- _EXERCISE DIRECTIONS_
Decide whether each statement agrees with the HammerDB page. Answer yes or no for each, and quote the words from the page that decide it. 1. The first name of the application reflected Oracle being the first database it supported. 2. HammerDB offers only a command line interface. 3. The TPC charges a fee for its specifications.

- _EXTRACT PROVIDED_
Start
HammerDB for Managers

This post is targeted towards the questions most often asked by non-technical management who want to get up to speed on what HammerDB is (what it isn’t) and how it can benefit their organization.

What is HammerDB?

HammerDB is a software application for database benchmarking.  It enables the user to measure database performance and make comparative judgements about database hardware and software.

HammerDB has graphical and command line interfaces for the Windows and Linux operating systems.

 

 

 

 

 

 

 

Why HammerDB was developed

Databases are highly sophisticated software, and to design and run a fair benchmark workload is a complex undertaking. The Transaction Processing Performance Council (TPC) was founded to bring standards to database benchmarking, and the history of the TPC can be found here. The TPC designed benchmarks for transaction processing (OLTP) and analytics (OLAP) and anyone can run these benchmarks, have them audited by the TPC and published on the official benchmark rankings.

However, although these results are the gold standard of database benchmarking to do so, requires time, expertise and not insignificant cost. Additionally, many databases contain a license clause colloquially known as a De-Witt clause that prevents the publication of non-approved benchmarks.

These factors meant that often when looking for database performance information, the results for a particular combination of software and hardware were not available.

As the TPC makes its specifications available for free, the need was seen for an open source benchmarking application that could leverage the standards written by the TPC yet implemented quickly, easily and at low cost by anyone. Also, when testing a database with a De-Witt clause, it was then possible to produce your own results without having to rely on a particular vendor to publish results of interest.

The HammerDB name

Originally, HammerDB was named  Hammerora because the first database the application supported was Oracle. Ora was a common prefix/suffix for Oracle related software, and the name inspired by a genre of classic films and the characters portrayed, in particular for testing Oracle RAC.  As more databases were added, the original name was less appropriate and the name HammerDB was suggested and adopted.
End
- _GIVEN ENTRIES_
Start
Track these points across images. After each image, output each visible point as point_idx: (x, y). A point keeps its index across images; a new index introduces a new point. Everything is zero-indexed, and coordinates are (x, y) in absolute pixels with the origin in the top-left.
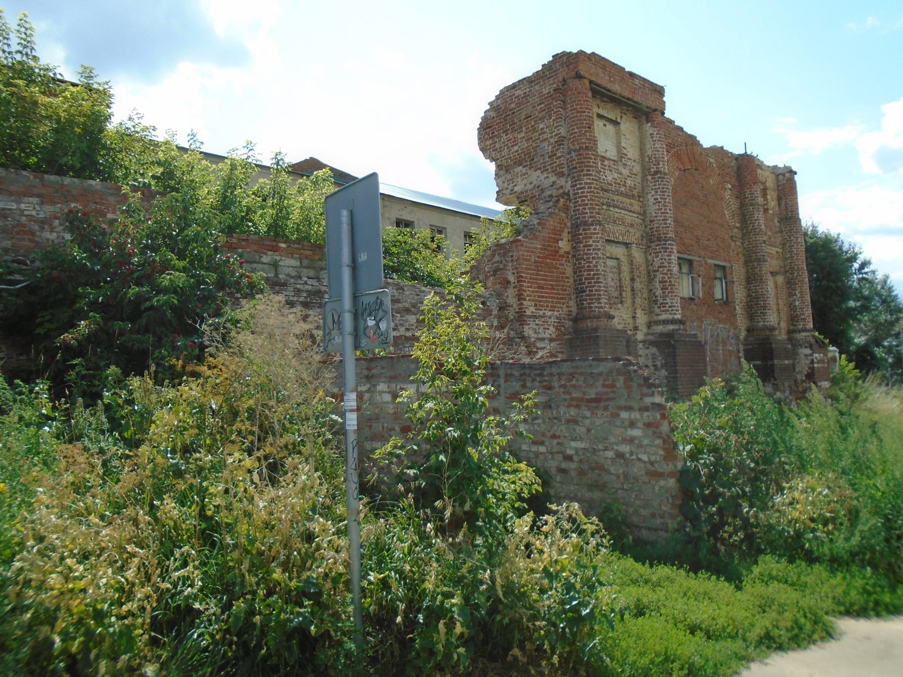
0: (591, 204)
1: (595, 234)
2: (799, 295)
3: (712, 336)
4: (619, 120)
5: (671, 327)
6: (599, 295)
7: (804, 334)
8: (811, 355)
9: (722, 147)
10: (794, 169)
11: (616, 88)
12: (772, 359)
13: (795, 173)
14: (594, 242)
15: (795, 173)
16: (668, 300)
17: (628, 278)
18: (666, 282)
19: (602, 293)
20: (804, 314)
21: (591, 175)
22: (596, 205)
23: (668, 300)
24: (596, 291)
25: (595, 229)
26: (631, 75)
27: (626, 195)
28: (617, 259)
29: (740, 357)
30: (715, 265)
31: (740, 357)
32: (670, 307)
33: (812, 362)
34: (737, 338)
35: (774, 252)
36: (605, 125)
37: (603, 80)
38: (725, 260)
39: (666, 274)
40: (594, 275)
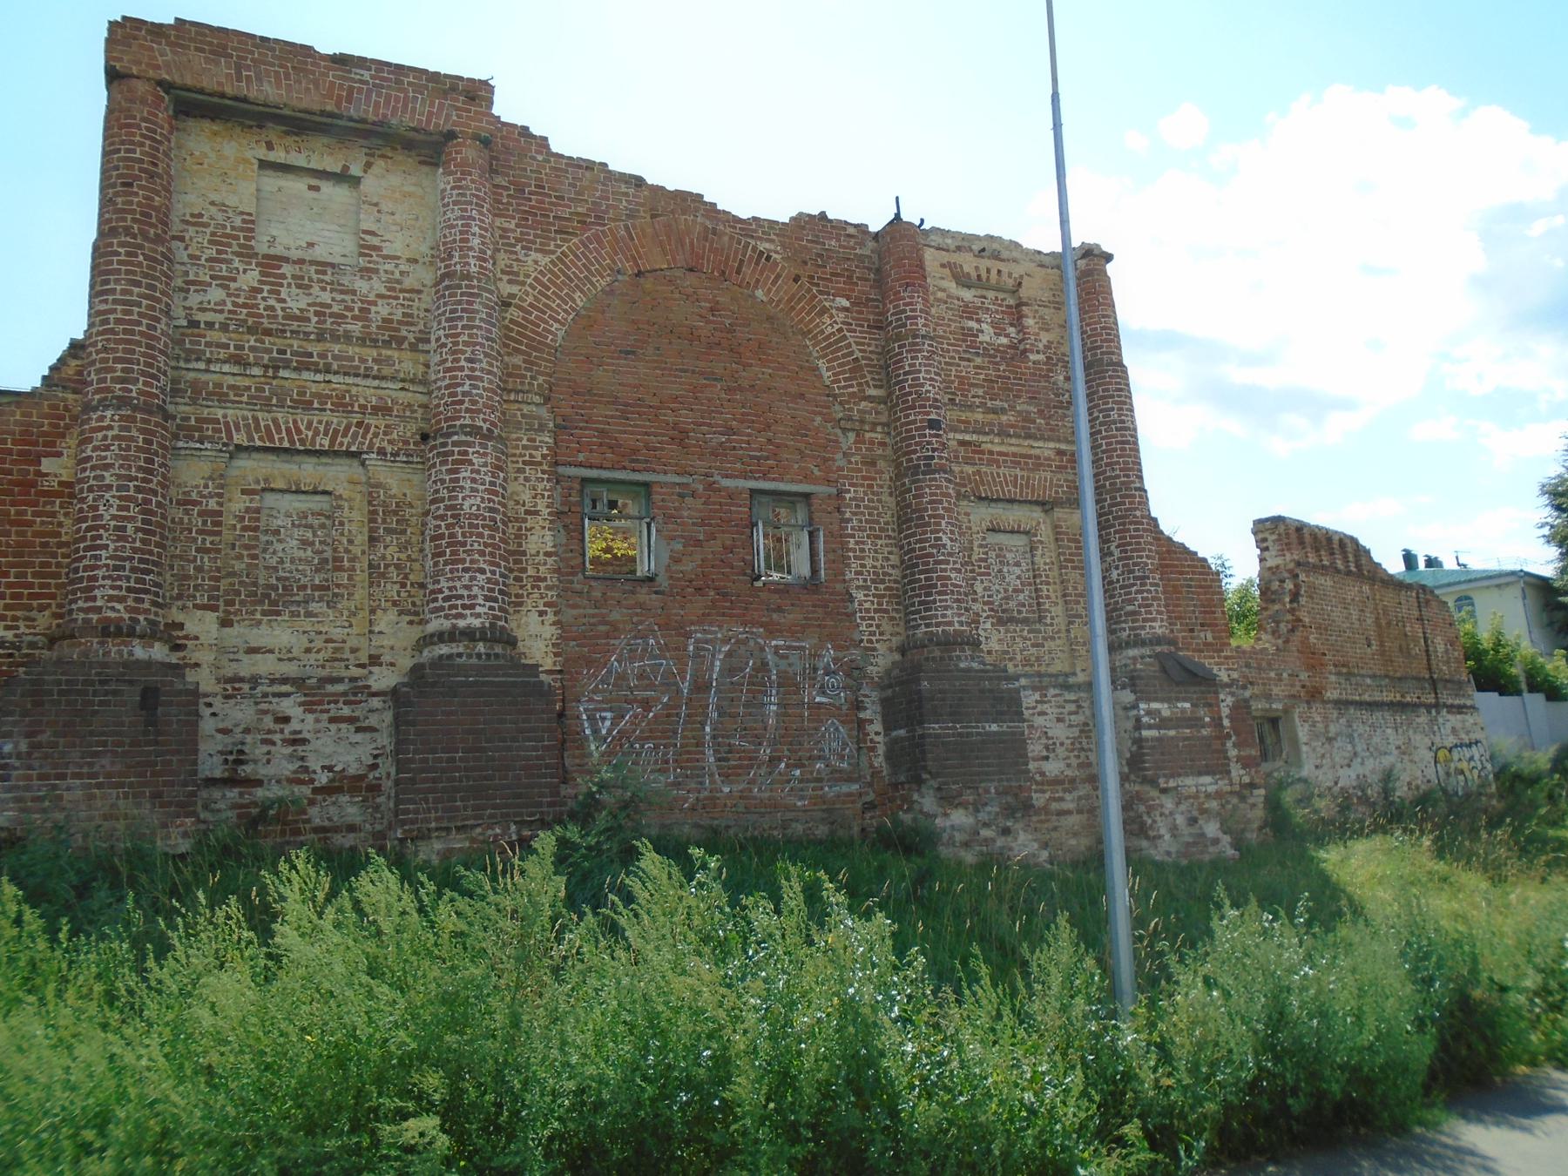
End
- _RESPONSE TO THIS EXERCISE_
1. Yes: "because the first database the application supported was Oracle"
2. No: "HammerDB has graphical and command line interfaces for the Windows and Linux operating systems."
3. No: "the TPC makes its specifications available for free"